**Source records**
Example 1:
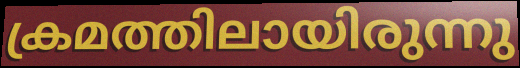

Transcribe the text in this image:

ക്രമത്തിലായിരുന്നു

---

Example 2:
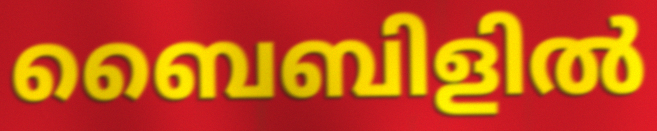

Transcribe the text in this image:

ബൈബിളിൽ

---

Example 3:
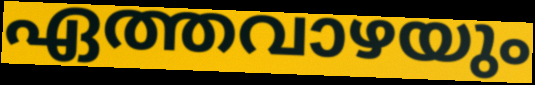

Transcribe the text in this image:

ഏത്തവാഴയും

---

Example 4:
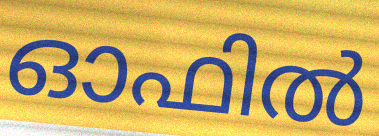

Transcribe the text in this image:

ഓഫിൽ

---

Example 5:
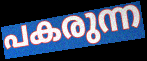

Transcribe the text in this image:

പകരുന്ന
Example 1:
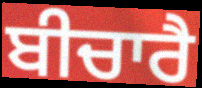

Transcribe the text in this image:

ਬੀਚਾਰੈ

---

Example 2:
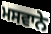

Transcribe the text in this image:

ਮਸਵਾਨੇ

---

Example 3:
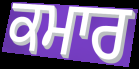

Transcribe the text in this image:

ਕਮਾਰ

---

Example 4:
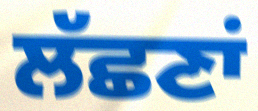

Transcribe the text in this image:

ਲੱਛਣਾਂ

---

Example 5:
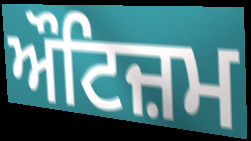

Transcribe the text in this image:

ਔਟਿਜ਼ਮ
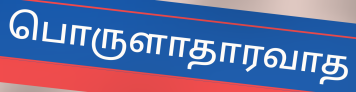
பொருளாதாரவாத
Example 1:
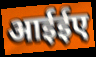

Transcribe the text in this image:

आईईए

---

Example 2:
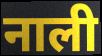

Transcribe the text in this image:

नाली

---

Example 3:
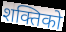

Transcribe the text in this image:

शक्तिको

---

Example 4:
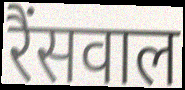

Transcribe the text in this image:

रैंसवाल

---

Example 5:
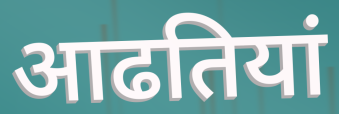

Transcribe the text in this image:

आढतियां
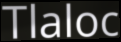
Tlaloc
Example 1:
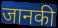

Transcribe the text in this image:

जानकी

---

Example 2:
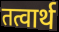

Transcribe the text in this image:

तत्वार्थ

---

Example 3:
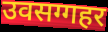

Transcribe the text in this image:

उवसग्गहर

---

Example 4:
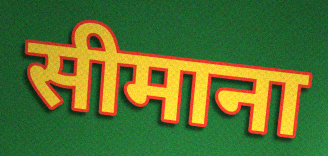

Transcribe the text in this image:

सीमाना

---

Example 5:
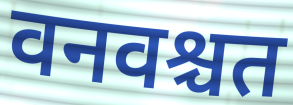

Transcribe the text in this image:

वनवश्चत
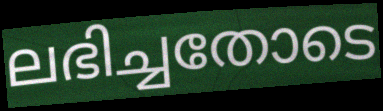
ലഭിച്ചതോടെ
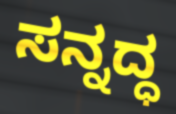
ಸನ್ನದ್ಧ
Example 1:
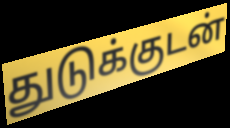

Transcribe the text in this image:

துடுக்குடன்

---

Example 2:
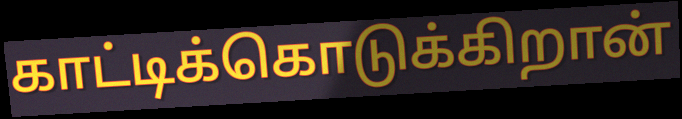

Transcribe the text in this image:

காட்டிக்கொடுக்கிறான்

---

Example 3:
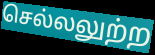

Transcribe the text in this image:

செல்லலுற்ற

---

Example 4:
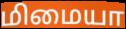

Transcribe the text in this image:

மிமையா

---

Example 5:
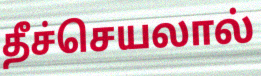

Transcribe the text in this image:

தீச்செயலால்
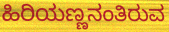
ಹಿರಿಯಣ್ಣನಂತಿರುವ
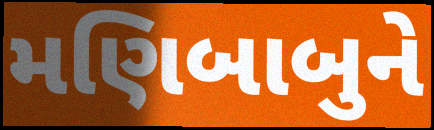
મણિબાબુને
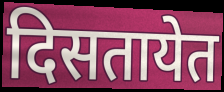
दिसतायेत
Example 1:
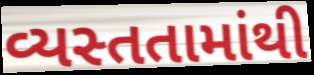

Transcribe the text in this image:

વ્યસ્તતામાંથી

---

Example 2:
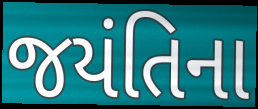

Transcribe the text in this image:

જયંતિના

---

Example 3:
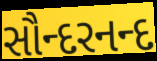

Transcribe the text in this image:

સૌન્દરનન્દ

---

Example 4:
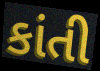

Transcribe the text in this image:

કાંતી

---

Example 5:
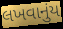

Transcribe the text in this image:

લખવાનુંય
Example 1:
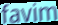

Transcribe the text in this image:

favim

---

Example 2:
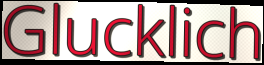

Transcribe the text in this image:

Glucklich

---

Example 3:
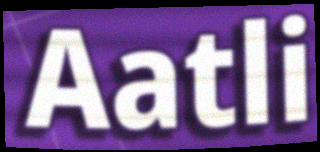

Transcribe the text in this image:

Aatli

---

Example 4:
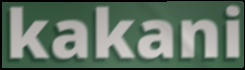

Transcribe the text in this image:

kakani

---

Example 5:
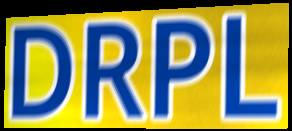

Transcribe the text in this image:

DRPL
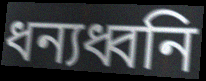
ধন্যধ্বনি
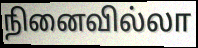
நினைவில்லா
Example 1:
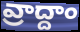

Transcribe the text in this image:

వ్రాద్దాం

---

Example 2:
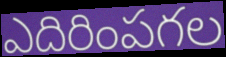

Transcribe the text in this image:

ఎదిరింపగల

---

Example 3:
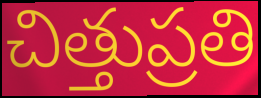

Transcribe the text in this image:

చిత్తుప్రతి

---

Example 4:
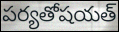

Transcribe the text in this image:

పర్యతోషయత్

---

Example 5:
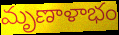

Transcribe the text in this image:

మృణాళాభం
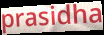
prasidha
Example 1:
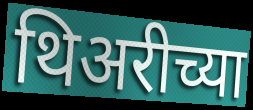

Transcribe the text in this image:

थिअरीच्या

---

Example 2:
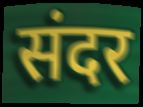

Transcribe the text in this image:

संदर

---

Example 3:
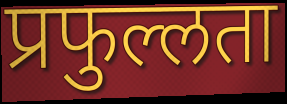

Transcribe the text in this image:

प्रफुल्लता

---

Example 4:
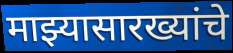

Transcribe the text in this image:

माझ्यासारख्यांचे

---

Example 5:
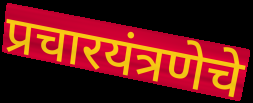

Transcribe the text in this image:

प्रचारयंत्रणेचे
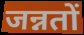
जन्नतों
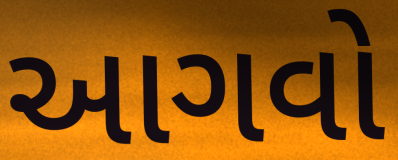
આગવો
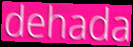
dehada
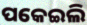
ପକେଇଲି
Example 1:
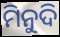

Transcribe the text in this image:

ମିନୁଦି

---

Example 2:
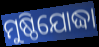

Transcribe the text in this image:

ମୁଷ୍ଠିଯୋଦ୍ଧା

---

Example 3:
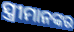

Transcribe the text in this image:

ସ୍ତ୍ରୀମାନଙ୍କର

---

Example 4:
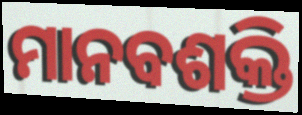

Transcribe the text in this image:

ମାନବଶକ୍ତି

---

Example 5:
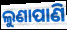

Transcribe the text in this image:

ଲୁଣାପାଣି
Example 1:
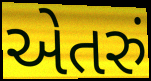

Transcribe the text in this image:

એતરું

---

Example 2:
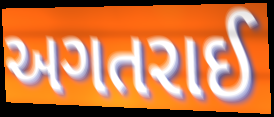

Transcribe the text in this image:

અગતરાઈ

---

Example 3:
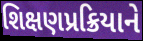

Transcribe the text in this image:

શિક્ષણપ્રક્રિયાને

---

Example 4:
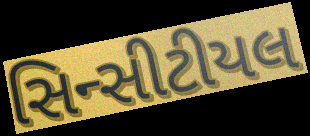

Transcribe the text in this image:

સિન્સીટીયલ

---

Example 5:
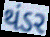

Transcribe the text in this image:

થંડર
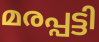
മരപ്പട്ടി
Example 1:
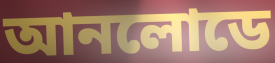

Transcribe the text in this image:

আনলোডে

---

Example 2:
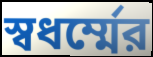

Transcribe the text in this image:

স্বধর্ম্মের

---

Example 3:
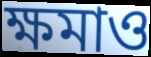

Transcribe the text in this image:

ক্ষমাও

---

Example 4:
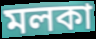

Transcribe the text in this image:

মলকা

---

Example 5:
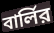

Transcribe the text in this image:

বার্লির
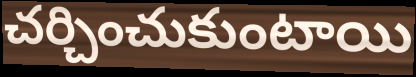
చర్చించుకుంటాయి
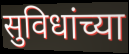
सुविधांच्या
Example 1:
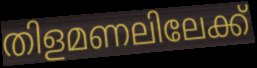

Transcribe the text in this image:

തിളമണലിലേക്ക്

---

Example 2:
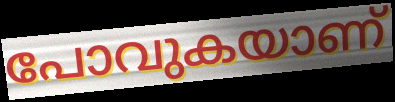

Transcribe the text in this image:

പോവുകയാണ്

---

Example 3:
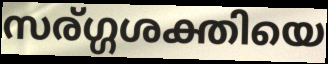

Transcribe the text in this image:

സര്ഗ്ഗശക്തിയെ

**Task requirements**
Would you retype each line above exactly and skip every image?

**Worked solution**
Example 1:

Transcribe the text in this image:

ക്രമത്തിലായിരുന്നു

---

Example 2:

Transcribe the text in this image:

ബൈബിളിൽ

---

Example 3:

Transcribe the text in this image:

ഏത്തവാഴയും

---

Example 4:

Transcribe the text in this image:

ഓഫിൽ

---

Example 5:

Transcribe the text in this image:

പകരുന്ന
Example 1:

Transcribe the text in this image:

ਬੀਚਾਰੈ

---

Example 2:

Transcribe the text in this image:

ਮਸਵਾਨੇ

---

Example 3:

Transcribe the text in this image:

ਕਮਾਰ

---

Example 4:

Transcribe the text in this image:

ਲੱਛਣਾਂ

---

Example 5:

Transcribe the text in this image:

ਔਟਿਜ਼ਮ
பொருளாதாரவாத
Example 1:

Transcribe the text in this image:

आईईए

---

Example 2:

Transcribe the text in this image:

नाली

---

Example 3:

Transcribe the text in this image:

शक्तिको

---

Example 4:

Transcribe the text in this image:

रैंसवाल

---

Example 5:

Transcribe the text in this image:

आढतियां
Tlaloc
Example 1:

Transcribe the text in this image:

जानकी

---

Example 2:

Transcribe the text in this image:

तत्वार्थ

---

Example 3:

Transcribe the text in this image:

उवसग्गहर

---

Example 4:

Transcribe the text in this image:

सीमाना

---

Example 5:

Transcribe the text in this image:

वनवश्चत
ലഭിച്ചതോടെ
ಸನ್ನದ್ಧ
Example 1:

Transcribe the text in this image:

துடுக்குடன்

---

Example 2:

Transcribe the text in this image:

காட்டிக்கொடுக்கிறான்

---

Example 3:

Transcribe the text in this image:

செல்லலுற்ற

---

Example 4:

Transcribe the text in this image:

மிமையா

---

Example 5:

Transcribe the text in this image:

தீச்செயலால்
ಹಿರಿಯಣ್ಣನಂತಿರುವ
મણિબાબુને
दिसतायेत
Example 1:

Transcribe the text in this image:

વ્યસ્તતામાંથી

---

Example 2:

Transcribe the text in this image:

જયંતિના

---

Example 3:

Transcribe the text in this image:

સૌન્દરનન્દ

---

Example 4:

Transcribe the text in this image:

કાંતી

---

Example 5:

Transcribe the text in this image:

લખવાનુંય
Example 1:

Transcribe the text in this image:

favim

---

Example 2:

Transcribe the text in this image:

Glucklich

---

Example 3:

Transcribe the text in this image:

Aatli

---

Example 4:

Transcribe the text in this image:

kakani

---

Example 5:

Transcribe the text in this image:

DRPL
ধন্যধ্বনি
நினைவில்லா
Example 1:

Transcribe the text in this image:

వ్రాద్దాం

---

Example 2:

Transcribe the text in this image:

ఎదిరింపగల

---

Example 3:

Transcribe the text in this image:

చిత్తుప్రతి

---

Example 4:

Transcribe the text in this image:

పర్యతోషయత్

---

Example 5:

Transcribe the text in this image:

మృణాళాభం
prasidha
Example 1:

Transcribe the text in this image:

थिअरीच्या

---

Example 2:

Transcribe the text in this image:

संदर

---

Example 3:

Transcribe the text in this image:

प्रफुल्लता

---

Example 4:

Transcribe the text in this image:

माझ्यासारख्यांचे

---

Example 5:

Transcribe the text in this image:

प्रचारयंत्रणेचे
जन्नतों
આગવો
dehada
ପକେଇଲି
Example 1:

Transcribe the text in this image:

ମିନୁଦି

---

Example 2:

Transcribe the text in this image:

ମୁଷ୍ଠିଯୋଦ୍ଧା

---

Example 3:

Transcribe the text in this image:

ସ୍ତ୍ରୀମାନଙ୍କର

---

Example 4:

Transcribe the text in this image:

ମାନବଶକ୍ତି

---

Example 5:

Transcribe the text in this image:

ଲୁଣାପାଣି
Example 1:

Transcribe the text in this image:

એતરું

---

Example 2:

Transcribe the text in this image:

અગતરાઈ

---

Example 3:

Transcribe the text in this image:

શિક્ષણપ્રક્રિયાને

---

Example 4:

Transcribe the text in this image:

સિન્સીટીયલ

---

Example 5:

Transcribe the text in this image:

થંડર
മരപ്പട്ടി
Example 1:

Transcribe the text in this image:

আনলোডে

---

Example 2:

Transcribe the text in this image:

স্বধর্ম্মের

---

Example 3:

Transcribe the text in this image:

ক্ষমাও

---

Example 4:

Transcribe the text in this image:

মলকা

---

Example 5:

Transcribe the text in this image:

বার্লির
చర్చించుకుంటాయి
सुविधांच्या
Example 1:

Transcribe the text in this image:

തിളമണലിലേക്ക്

---

Example 2:

Transcribe the text in this image:

പോവുകയാണ്

---

Example 3:

Transcribe the text in this image:

സര്ഗ്ഗശക്തിയെ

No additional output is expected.